# [ページ抜粋]
§

GLOBIS(グロービス)の人材育成・企業・社員研修サービス

連載/コラム
  • 経営人材

「人の可能性を拓く」人材アセスメント活用とは

2025.09.05


テストや研修などを通じて個人の能力やスキルを客観的に評価する「人材アセスメント」。環境変化が激しく実績や経験だけでは将来の活躍を見極めにくい、自律的な成長を支援するための自己理解の重要性が高まっている、といった背景から、そのニーズは年々増しています。一方で、「結果を受け止めきれず自信喪失の原因になってしまう」「やりっぱなしで成長に繋がっているかわからない」といった活用上の悩みもつきものです。
そこで今回は、企業における「人材育成」の場面で、アセスメントを正しく活用するためのポイントを考えていきます。
(本コラムは、「企業と人材」2025年9月号の連載記事を一部編集のうえ、掲載しています)

§

# [データ抜粋]

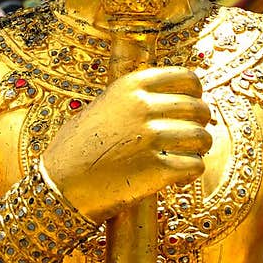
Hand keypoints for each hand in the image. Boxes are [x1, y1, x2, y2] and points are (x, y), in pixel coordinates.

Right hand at [42, 67, 211, 223]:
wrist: (60, 185)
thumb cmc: (77, 147)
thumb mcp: (102, 106)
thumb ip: (135, 99)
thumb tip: (172, 98)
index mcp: (132, 86)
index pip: (187, 77)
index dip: (196, 93)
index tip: (192, 104)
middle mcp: (145, 107)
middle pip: (199, 108)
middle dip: (200, 123)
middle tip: (191, 137)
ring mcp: (153, 138)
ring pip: (202, 137)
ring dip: (198, 149)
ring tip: (185, 157)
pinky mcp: (158, 170)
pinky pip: (195, 165)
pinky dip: (191, 172)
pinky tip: (177, 177)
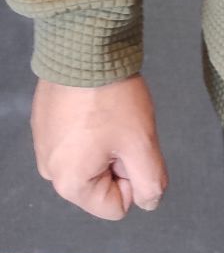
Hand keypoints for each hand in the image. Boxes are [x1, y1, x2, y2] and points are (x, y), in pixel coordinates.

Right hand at [31, 72, 167, 219]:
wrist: (84, 47)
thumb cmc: (112, 98)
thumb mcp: (141, 143)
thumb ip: (149, 182)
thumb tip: (148, 202)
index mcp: (69, 184)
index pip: (116, 206)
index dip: (134, 176)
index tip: (130, 142)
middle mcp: (50, 171)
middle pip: (101, 182)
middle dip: (118, 157)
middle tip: (121, 125)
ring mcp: (44, 145)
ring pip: (91, 158)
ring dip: (106, 140)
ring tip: (108, 110)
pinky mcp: (44, 122)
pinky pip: (76, 138)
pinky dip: (90, 125)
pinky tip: (94, 102)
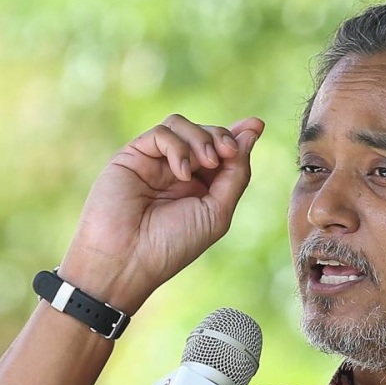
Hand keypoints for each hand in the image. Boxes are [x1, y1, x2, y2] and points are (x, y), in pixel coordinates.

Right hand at [58, 114, 264, 313]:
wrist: (128, 259)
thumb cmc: (173, 244)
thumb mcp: (217, 212)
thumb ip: (236, 175)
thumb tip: (251, 135)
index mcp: (200, 187)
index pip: (221, 151)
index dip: (238, 135)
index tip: (257, 125)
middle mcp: (177, 171)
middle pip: (205, 133)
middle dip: (222, 137)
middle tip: (228, 153)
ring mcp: (155, 162)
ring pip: (182, 125)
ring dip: (202, 138)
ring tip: (208, 162)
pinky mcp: (133, 156)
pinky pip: (161, 133)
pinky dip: (178, 147)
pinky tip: (182, 173)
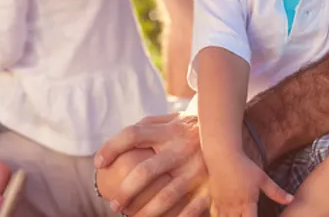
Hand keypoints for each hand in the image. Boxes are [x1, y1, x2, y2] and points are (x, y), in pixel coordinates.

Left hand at [95, 112, 211, 216]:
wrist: (229, 133)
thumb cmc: (187, 129)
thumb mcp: (170, 120)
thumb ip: (146, 126)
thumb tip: (114, 144)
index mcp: (169, 130)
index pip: (132, 135)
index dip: (111, 147)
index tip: (98, 163)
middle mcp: (181, 148)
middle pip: (145, 171)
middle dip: (125, 191)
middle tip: (114, 204)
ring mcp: (197, 168)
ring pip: (166, 196)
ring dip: (145, 212)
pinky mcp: (210, 186)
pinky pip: (191, 209)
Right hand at [208, 153, 290, 216]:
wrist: (223, 156)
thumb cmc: (244, 166)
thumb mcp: (262, 178)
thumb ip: (276, 192)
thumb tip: (291, 199)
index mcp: (247, 202)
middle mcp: (233, 206)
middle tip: (247, 216)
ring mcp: (222, 204)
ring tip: (237, 216)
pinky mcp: (214, 199)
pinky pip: (215, 214)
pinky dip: (220, 216)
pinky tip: (226, 215)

§

# [取り組む課題]
1. 人材アセスメントのコラムでは、人材アセスメントは何を通じて個人の能力やスキルを客観的に評価するものとされていますか。
2. 人材アセスメントのコラムの続きを、本文の最後の一文の後から書き進めてください。

# [課題別の解答]
1. テストや研修など

2.
「測定・評価」を超えた活用が肝

人材育成の現場でアセスメントを活用する際、どのような状態が実現すれば、その目的が果たされたといえるのでしょうか。人材育成プログラムの設計や講師を担当するなかで、「能力を客観的に測定したい」「将来有望な人材を、共通の指標で評価したい」といったご要望を多くうかがいます。
これらは確かにアセスメントの重要な役割の一つですが、育成における本来の目的は「人の可能性を切り拓くこと」です。例えば、本人が「成長の方向性がみえ、努力のモチベーションが高まった」と感じたり、人事・経営陣が「隠れた強みを見出し、適材適所の配置が進んだ」と実感する――。このように、単なる「測定」や「評価」を超え、隠れた可能性を引き出す活用ができてこそ、アセスメントの本来の意義を果たしているといえるでしょう。

アセスメント活用の落とし穴と対処法

一方で、残念ながらアセスメントが十分に活かされなかったり、場合によっては逆効果になってしまう場面があります。ここでは、アセスメント活用における2つの代表的な「落とし穴」を確認するとともに、アセスメントを「成長の羅針盤」にするための対処法をご紹介します。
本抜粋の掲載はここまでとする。